> [INSTRUCTION]:
Write out every one of the lines below word for word, in the same order and with the same layout.
start RECORDS SUPPLIED
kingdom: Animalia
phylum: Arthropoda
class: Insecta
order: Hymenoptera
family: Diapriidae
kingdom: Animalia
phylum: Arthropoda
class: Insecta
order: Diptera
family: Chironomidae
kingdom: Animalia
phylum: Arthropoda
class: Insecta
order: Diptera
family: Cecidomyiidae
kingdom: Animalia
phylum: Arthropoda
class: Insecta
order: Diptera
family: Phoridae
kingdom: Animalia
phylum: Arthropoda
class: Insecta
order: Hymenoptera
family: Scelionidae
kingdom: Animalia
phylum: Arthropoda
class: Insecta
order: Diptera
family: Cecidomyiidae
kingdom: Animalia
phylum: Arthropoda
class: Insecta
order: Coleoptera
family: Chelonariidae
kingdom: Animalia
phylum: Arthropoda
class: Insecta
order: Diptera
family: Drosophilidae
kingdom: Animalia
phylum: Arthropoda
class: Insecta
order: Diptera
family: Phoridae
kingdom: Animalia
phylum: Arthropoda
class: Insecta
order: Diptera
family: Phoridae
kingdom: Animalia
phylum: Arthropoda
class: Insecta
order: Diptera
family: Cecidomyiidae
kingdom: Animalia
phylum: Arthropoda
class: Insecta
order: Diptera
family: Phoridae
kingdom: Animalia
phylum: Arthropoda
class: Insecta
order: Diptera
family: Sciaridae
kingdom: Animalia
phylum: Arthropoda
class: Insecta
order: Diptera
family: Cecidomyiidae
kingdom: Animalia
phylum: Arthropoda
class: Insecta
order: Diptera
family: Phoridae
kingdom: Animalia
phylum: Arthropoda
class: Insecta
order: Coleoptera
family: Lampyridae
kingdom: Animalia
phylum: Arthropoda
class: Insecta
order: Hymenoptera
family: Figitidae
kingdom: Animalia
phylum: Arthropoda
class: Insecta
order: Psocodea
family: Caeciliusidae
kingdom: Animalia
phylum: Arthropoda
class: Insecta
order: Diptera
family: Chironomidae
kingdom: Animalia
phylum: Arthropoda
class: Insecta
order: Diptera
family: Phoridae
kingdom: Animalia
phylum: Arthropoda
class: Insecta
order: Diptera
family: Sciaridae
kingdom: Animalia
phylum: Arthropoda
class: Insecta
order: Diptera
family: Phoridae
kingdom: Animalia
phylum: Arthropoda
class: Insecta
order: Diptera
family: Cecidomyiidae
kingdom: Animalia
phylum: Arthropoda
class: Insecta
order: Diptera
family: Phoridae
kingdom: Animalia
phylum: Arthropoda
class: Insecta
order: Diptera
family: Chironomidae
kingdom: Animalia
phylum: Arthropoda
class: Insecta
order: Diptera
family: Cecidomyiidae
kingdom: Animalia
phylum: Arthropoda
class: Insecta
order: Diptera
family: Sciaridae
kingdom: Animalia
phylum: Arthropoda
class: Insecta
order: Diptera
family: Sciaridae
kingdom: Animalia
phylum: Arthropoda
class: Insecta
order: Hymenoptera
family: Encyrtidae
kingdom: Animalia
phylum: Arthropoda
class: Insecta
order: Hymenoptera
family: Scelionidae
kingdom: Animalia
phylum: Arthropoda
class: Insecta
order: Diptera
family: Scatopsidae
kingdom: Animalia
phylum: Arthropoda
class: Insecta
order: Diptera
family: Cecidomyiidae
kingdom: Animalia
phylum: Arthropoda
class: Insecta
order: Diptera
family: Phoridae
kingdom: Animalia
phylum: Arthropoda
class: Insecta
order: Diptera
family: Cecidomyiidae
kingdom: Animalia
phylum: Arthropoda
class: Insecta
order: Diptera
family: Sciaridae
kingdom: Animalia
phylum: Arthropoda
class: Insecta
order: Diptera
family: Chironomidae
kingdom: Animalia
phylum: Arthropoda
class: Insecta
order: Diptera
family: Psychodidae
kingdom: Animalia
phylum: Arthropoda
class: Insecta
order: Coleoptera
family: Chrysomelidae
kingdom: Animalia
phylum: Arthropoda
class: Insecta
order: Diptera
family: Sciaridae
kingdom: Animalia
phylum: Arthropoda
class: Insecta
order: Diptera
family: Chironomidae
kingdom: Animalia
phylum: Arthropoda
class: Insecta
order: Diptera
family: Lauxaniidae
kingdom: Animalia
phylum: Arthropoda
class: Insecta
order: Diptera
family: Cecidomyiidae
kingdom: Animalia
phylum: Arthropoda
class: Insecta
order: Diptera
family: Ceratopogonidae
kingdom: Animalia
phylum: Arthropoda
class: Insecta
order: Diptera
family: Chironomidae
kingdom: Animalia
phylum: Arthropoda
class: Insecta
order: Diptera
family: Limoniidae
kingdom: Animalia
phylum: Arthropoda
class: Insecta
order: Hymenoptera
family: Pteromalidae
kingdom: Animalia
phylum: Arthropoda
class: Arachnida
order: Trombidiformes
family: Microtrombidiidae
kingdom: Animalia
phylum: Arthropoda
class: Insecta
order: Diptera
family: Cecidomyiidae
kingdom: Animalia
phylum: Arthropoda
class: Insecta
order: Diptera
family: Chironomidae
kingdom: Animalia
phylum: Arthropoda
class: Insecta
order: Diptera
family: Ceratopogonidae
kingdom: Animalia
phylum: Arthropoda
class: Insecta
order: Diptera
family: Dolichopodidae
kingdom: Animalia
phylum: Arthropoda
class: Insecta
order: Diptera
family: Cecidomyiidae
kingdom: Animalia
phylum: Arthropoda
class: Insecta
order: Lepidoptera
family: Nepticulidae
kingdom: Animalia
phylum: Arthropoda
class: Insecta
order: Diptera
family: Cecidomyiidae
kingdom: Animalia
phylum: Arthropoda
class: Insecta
end RECORDS SUPPLIED
> [EXPECTED ANSWER]:
kingdom: Animalia
phylum: Arthropoda
class: Insecta
order: Hymenoptera
family: Diapriidae
kingdom: Animalia
phylum: Arthropoda
class: Insecta
order: Diptera
family: Chironomidae
kingdom: Animalia
phylum: Arthropoda
class: Insecta
order: Diptera
family: Cecidomyiidae
kingdom: Animalia
phylum: Arthropoda
class: Insecta
order: Diptera
family: Phoridae
kingdom: Animalia
phylum: Arthropoda
class: Insecta
order: Hymenoptera
family: Scelionidae
kingdom: Animalia
phylum: Arthropoda
class: Insecta
order: Diptera
family: Cecidomyiidae
kingdom: Animalia
phylum: Arthropoda
class: Insecta
order: Coleoptera
family: Chelonariidae
kingdom: Animalia
phylum: Arthropoda
class: Insecta
order: Diptera
family: Drosophilidae
kingdom: Animalia
phylum: Arthropoda
class: Insecta
order: Diptera
family: Phoridae
kingdom: Animalia
phylum: Arthropoda
class: Insecta
order: Diptera
family: Phoridae
kingdom: Animalia
phylum: Arthropoda
class: Insecta
order: Diptera
family: Cecidomyiidae
kingdom: Animalia
phylum: Arthropoda
class: Insecta
order: Diptera
family: Phoridae
kingdom: Animalia
phylum: Arthropoda
class: Insecta
order: Diptera
family: Sciaridae
kingdom: Animalia
phylum: Arthropoda
class: Insecta
order: Diptera
family: Cecidomyiidae
kingdom: Animalia
phylum: Arthropoda
class: Insecta
order: Diptera
family: Phoridae
kingdom: Animalia
phylum: Arthropoda
class: Insecta
order: Coleoptera
family: Lampyridae
kingdom: Animalia
phylum: Arthropoda
class: Insecta
order: Hymenoptera
family: Figitidae
kingdom: Animalia
phylum: Arthropoda
class: Insecta
order: Psocodea
family: Caeciliusidae
kingdom: Animalia
phylum: Arthropoda
class: Insecta
order: Diptera
family: Chironomidae
kingdom: Animalia
phylum: Arthropoda
class: Insecta
order: Diptera
family: Phoridae
kingdom: Animalia
phylum: Arthropoda
class: Insecta
order: Diptera
family: Sciaridae
kingdom: Animalia
phylum: Arthropoda
class: Insecta
order: Diptera
family: Phoridae
kingdom: Animalia
phylum: Arthropoda
class: Insecta
order: Diptera
family: Cecidomyiidae
kingdom: Animalia
phylum: Arthropoda
class: Insecta
order: Diptera
family: Phoridae
kingdom: Animalia
phylum: Arthropoda
class: Insecta
order: Diptera
family: Chironomidae
kingdom: Animalia
phylum: Arthropoda
class: Insecta
order: Diptera
family: Cecidomyiidae
kingdom: Animalia
phylum: Arthropoda
class: Insecta
order: Diptera
family: Sciaridae
kingdom: Animalia
phylum: Arthropoda
class: Insecta
order: Diptera
family: Sciaridae
kingdom: Animalia
phylum: Arthropoda
class: Insecta
order: Hymenoptera
family: Encyrtidae
kingdom: Animalia
phylum: Arthropoda
class: Insecta
order: Hymenoptera
family: Scelionidae
kingdom: Animalia
phylum: Arthropoda
class: Insecta
order: Diptera
family: Scatopsidae
kingdom: Animalia
phylum: Arthropoda
class: Insecta
order: Diptera
family: Cecidomyiidae
kingdom: Animalia
phylum: Arthropoda
class: Insecta
order: Diptera
family: Phoridae
kingdom: Animalia
phylum: Arthropoda
class: Insecta
order: Diptera
family: Cecidomyiidae
kingdom: Animalia
phylum: Arthropoda
class: Insecta
order: Diptera
family: Sciaridae
kingdom: Animalia
phylum: Arthropoda
class: Insecta
order: Diptera
family: Chironomidae
kingdom: Animalia
phylum: Arthropoda
class: Insecta
order: Diptera
family: Psychodidae
kingdom: Animalia
phylum: Arthropoda
class: Insecta
order: Coleoptera
family: Chrysomelidae
kingdom: Animalia
phylum: Arthropoda
class: Insecta
order: Diptera
family: Sciaridae
kingdom: Animalia
phylum: Arthropoda
class: Insecta
order: Diptera
family: Chironomidae
kingdom: Animalia
phylum: Arthropoda
class: Insecta
order: Diptera
family: Lauxaniidae
kingdom: Animalia
phylum: Arthropoda
class: Insecta
order: Diptera
family: Cecidomyiidae
kingdom: Animalia
phylum: Arthropoda
class: Insecta
order: Diptera
family: Ceratopogonidae
kingdom: Animalia
phylum: Arthropoda
class: Insecta
order: Diptera
family: Chironomidae
kingdom: Animalia
phylum: Arthropoda
class: Insecta
order: Diptera
family: Limoniidae
kingdom: Animalia
phylum: Arthropoda
class: Insecta
order: Hymenoptera
family: Pteromalidae
kingdom: Animalia
phylum: Arthropoda
class: Arachnida
order: Trombidiformes
family: Microtrombidiidae
kingdom: Animalia
phylum: Arthropoda
class: Insecta
order: Diptera
family: Cecidomyiidae
kingdom: Animalia
phylum: Arthropoda
class: Insecta
order: Diptera
family: Chironomidae
kingdom: Animalia
phylum: Arthropoda
class: Insecta
order: Diptera
family: Ceratopogonidae
kingdom: Animalia
phylum: Arthropoda
class: Insecta
order: Diptera
family: Dolichopodidae
kingdom: Animalia
phylum: Arthropoda
class: Insecta
order: Diptera
family: Cecidomyiidae
kingdom: Animalia
phylum: Arthropoda
class: Insecta
order: Lepidoptera
family: Nepticulidae
kingdom: Animalia
phylum: Arthropoda
class: Insecta
order: Diptera
family: Cecidomyiidae
kingdom: Animalia
phylum: Arthropoda
class: Insecta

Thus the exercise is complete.